## To do
Down to the last line, output the records below exactly.

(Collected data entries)
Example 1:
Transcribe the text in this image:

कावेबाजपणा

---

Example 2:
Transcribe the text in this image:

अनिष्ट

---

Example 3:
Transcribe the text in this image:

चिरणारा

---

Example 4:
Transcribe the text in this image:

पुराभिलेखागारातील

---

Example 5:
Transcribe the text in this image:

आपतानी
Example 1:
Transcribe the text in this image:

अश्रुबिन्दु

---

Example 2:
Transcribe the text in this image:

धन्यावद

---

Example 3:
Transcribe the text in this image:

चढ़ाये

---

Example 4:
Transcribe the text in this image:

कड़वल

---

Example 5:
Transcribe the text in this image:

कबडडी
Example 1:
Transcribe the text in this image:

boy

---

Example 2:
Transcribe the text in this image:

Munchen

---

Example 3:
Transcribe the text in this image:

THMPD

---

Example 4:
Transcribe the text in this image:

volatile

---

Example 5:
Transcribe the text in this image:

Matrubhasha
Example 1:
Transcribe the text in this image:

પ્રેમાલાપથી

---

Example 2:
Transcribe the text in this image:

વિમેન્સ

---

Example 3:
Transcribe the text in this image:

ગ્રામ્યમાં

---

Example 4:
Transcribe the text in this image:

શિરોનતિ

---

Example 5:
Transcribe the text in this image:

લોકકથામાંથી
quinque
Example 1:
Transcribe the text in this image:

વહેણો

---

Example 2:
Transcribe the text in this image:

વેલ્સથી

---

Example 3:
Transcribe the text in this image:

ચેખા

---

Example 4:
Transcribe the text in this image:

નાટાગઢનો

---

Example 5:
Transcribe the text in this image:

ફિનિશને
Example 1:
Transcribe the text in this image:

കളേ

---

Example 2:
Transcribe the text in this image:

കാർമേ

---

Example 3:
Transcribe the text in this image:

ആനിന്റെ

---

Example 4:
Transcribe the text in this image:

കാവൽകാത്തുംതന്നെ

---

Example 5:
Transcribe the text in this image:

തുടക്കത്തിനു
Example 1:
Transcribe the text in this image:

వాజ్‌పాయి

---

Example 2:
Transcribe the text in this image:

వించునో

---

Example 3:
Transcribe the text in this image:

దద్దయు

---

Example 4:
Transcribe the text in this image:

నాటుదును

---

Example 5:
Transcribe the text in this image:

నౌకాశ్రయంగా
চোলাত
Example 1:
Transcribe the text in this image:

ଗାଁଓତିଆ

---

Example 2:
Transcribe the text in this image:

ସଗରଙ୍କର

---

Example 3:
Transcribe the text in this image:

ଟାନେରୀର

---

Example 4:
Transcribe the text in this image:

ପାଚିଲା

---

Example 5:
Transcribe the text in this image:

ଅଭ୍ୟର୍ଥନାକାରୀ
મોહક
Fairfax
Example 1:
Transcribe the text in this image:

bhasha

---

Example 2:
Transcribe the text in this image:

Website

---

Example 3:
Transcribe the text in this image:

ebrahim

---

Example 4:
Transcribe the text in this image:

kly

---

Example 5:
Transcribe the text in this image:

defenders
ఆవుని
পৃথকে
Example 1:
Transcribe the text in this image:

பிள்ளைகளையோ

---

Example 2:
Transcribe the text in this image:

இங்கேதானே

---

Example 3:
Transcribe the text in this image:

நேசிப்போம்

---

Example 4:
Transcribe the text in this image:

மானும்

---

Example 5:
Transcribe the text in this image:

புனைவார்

## Task result
Example 1:
Transcribe the text in this image:

कावेबाजपणा

---

Example 2:
Transcribe the text in this image:

अनिष्ट

---

Example 3:
Transcribe the text in this image:

चिरणारा

---

Example 4:
Transcribe the text in this image:

पुराभिलेखागारातील

---

Example 5:
Transcribe the text in this image:

आपतानी
Example 1:
Transcribe the text in this image:

अश्रुबिन्दु

---

Example 2:
Transcribe the text in this image:

धन्यावद

---

Example 3:
Transcribe the text in this image:

चढ़ाये

---

Example 4:
Transcribe the text in this image:

कड़वल

---

Example 5:
Transcribe the text in this image:

कबडडी
Example 1:
Transcribe the text in this image:

boy

---

Example 2:
Transcribe the text in this image:

Munchen

---

Example 3:
Transcribe the text in this image:

THMPD

---

Example 4:
Transcribe the text in this image:

volatile

---

Example 5:
Transcribe the text in this image:

Matrubhasha
Example 1:
Transcribe the text in this image:

પ્રેમાલાપથી

---

Example 2:
Transcribe the text in this image:

વિમેન્સ

---

Example 3:
Transcribe the text in this image:

ગ્રામ્યમાં

---

Example 4:
Transcribe the text in this image:

શિરોનતિ

---

Example 5:
Transcribe the text in this image:

લોકકથામાંથી
quinque
Example 1:
Transcribe the text in this image:

વહેણો

---

Example 2:
Transcribe the text in this image:

વેલ્સથી

---

Example 3:
Transcribe the text in this image:

ચેખા

---

Example 4:
Transcribe the text in this image:

નાટાગઢનો

---

Example 5:
Transcribe the text in this image:

ફિનિશને
Example 1:
Transcribe the text in this image:

കളേ

---

Example 2:
Transcribe the text in this image:

കാർമേ

---

Example 3:
Transcribe the text in this image:

ആനിന്റെ

---

Example 4:
Transcribe the text in this image:

കാവൽകാത്തുംതന്നെ

---

Example 5:
Transcribe the text in this image:

തുടക്കത്തിനു
Example 1:
Transcribe the text in this image:

వాజ్‌పాయి

---

Example 2:
Transcribe the text in this image:

వించునో

---

Example 3:
Transcribe the text in this image:

దద్దయు

---

Example 4:
Transcribe the text in this image:

నాటుదును

---

Example 5:
Transcribe the text in this image:

నౌకాశ్రయంగా
চোলাত
Example 1:
Transcribe the text in this image:

ଗାଁଓତିଆ

---

Example 2:
Transcribe the text in this image:

ସଗରଙ୍କର

---

Example 3:
Transcribe the text in this image:

ଟାନେରୀର

---

Example 4:
Transcribe the text in this image:

ପାଚିଲା

---

Example 5:
Transcribe the text in this image:

ଅଭ୍ୟର୍ଥନାକାରୀ
મોહક
Fairfax
Example 1:
Transcribe the text in this image:

bhasha

---

Example 2:
Transcribe the text in this image:

Website

---

Example 3:
Transcribe the text in this image:

ebrahim

---

Example 4:
Transcribe the text in this image:

kly

---

Example 5:
Transcribe the text in this image:

defenders
ఆవుని
পৃথকে
Example 1:
Transcribe the text in this image:

பிள்ளைகளையோ

---

Example 2:
Transcribe the text in this image:

இங்கேதானே

---

Example 3:
Transcribe the text in this image:

நேசிப்போம்

---

Example 4:
Transcribe the text in this image:

மானும்

---

Example 5:
Transcribe the text in this image:

புனைவார்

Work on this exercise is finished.